• _TEXTO DE LEITURA_
As guerras de Marcelo com Cavaco. Do Presidente herbívoro à “verborreia frenética”

As guerras de Marcelo com Cavaco. Do Presidente herbívoro à “verborreia frenética”


São antigas as divergências entre os dois presidentes. Marcelo Rebelo de Sousa distanciou-se cedo da forma como Cavaco encarava a função presidencial


As últimas aparições públicas de Cavaco Silva ficaram marcadas pelas críticas ao atual Presidente da República. Direta ou indiretamente, o ex-presidente não tem perdido uma oportunidade para atacar Marcelo Rebelo de Sousa e raramente fica sem resposta.

A relação entre os dois já conheceu melhores dias. Cavaco Silva deu mais um sinal disso mesmo quando, no último sábado, deixou a cerimónia de inauguração do campus de Carcavelos da Universidade Nova de Lisboa sem ouvir o discurso do Presidente da República. “Vou para uma festa familiar a que não posso faltar”, justificou, quando foi questionado pela RTP.

Saiu a correr poucos minutos depois de Marcelo chegar, porque estavam todos à sua espera para “uma festa do meu neto, que faz anos, e para o batizado do meu sobrinho”. A ausência de Cavaco à hora a que o chefe de Estado discursava não passou despercebida depois da troca de palavras por causa da procuradora-geral da República. Cavaco achou “estranhíssima” a não recondução de Joana Marques Vidal. O atual Presidente da República sugeriu que Cavaco não teve sentido de Estado. “Não devo comentar nem ex-Presidentes, nem amanhã quando o deixar de o ser, futuros Presidentes, por uma questão de cortesia e de sentido de Estado”, disse.

Não foi a primeira vez que Marcelo apelou à contenção na guerra de palavras entre Presidentes. “Quem é eleito Presidente da República assume um certo dever de reserva e de contenção, em particular nas relações com os seus antecessores”, disse Marcelo há um ano, após ter sido acusado de falar de mais.

Ficou célebre a intervenção de Cavaco Silva na Universidade de Verão do PSD com muitas indiretas para Belém. O ex-presidente elogiou Macron, porque “a palavra presidencial deve ser escassa” e criticou “a verborreia frenética da maioria dos políticos europeus, que não dizem nada de relevante”.

Marcelo percebeu que era ele o alvo, mas não comentou por “uma questão de cortesia, bom senso, obviamente de educação, mas sobretudo por uma questão de respeito pela função presidencial, pelo prestígio da democracia”. Para Marcelo, se “os sucessivos Presidentes da República não têm um respeito naquilo que dizem uns dos outros, em termos de forma e de conteúdo, acabam por não se fazer respeitar pelo povo”.

Cavaco “come erva” Antes de ser Presidente da República, Marcelo aproveitava os seus comentários semanais televisivos para se demarcar de Cavaco, mas também para fazer a sua interpretação sobres os poderes presidenciais. Em 2013, quase três anos antes de ter sido eleito, Marcelo garantiu que, se algum dia chegasse a Belém, não teria uma visão tão “minimalista” dos poderes do Presidente. As palavras que escolheu para descrever a forma como Cavaco interpretava a função presidencial não poderiam ter sido mais originais. “Cavaco é herbívoro, não carnívoro. Ele come erva, não come carne”. A aproximação do então Presidente ao governo de Passos Coelho, principalmente a partir de 2013, levou Marcelo a mostrar “preocupação com o esvaziamento do papel presidencial”.

• _TAREFA_
Prossiga o artigo sobre as divergências entre Marcelo Rebelo de Sousa e Cavaco Silva, escrevendo a continuação logo após a última frase do texto acima.

• _EXCERTO DE DADOS_
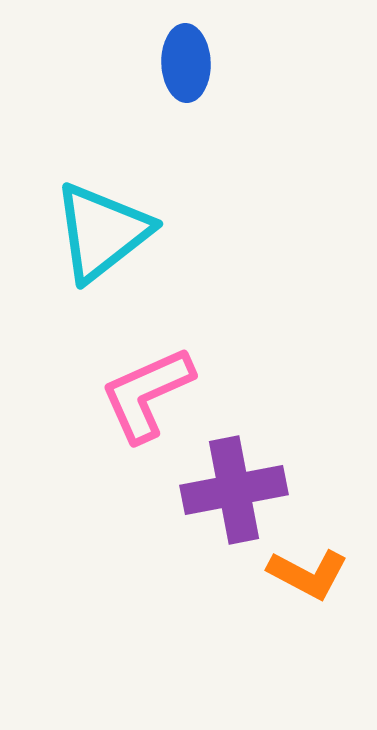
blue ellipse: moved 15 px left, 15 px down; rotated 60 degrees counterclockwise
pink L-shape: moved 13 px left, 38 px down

• _RESPOSTA_
Ao longo dos anos, Marcelo disparou várias vezes contra Belém sentado na cadeira de comentador. Um dos ataques mais violentos foi feito ao discurso do dia 5 de outubro de 2014. Marcelo acusou Cavaco de fazer uma análise “à Marinho e Pinto” por ter alertado para o risco de “implosão” do sistema político. “Falta ali uma coisa que é esperança: ele fala em esperança mas o discurso é desesperançado. Um Presidente da República, que é o garante da República e da democracia, se ele não tem esperança na República e na democracia, quem é que tem?”.

Geringonça Marcelo e Cavaco também estiveram em lados opostos quando foi criada a geringonça. Cavaco arrasou a solução política encontrada pela esquerda por depender de “forças políticas antieuropeístas”. Marcelo, no arranque da campanha às presidenciais, num comício na Voz do Operário, demarcou-se daqueles que, como nos tempos do PREC, dividem os portugueses “entre os que tinham o exclusivo de acesso ao poder e aqueles que estavam marginalizados”.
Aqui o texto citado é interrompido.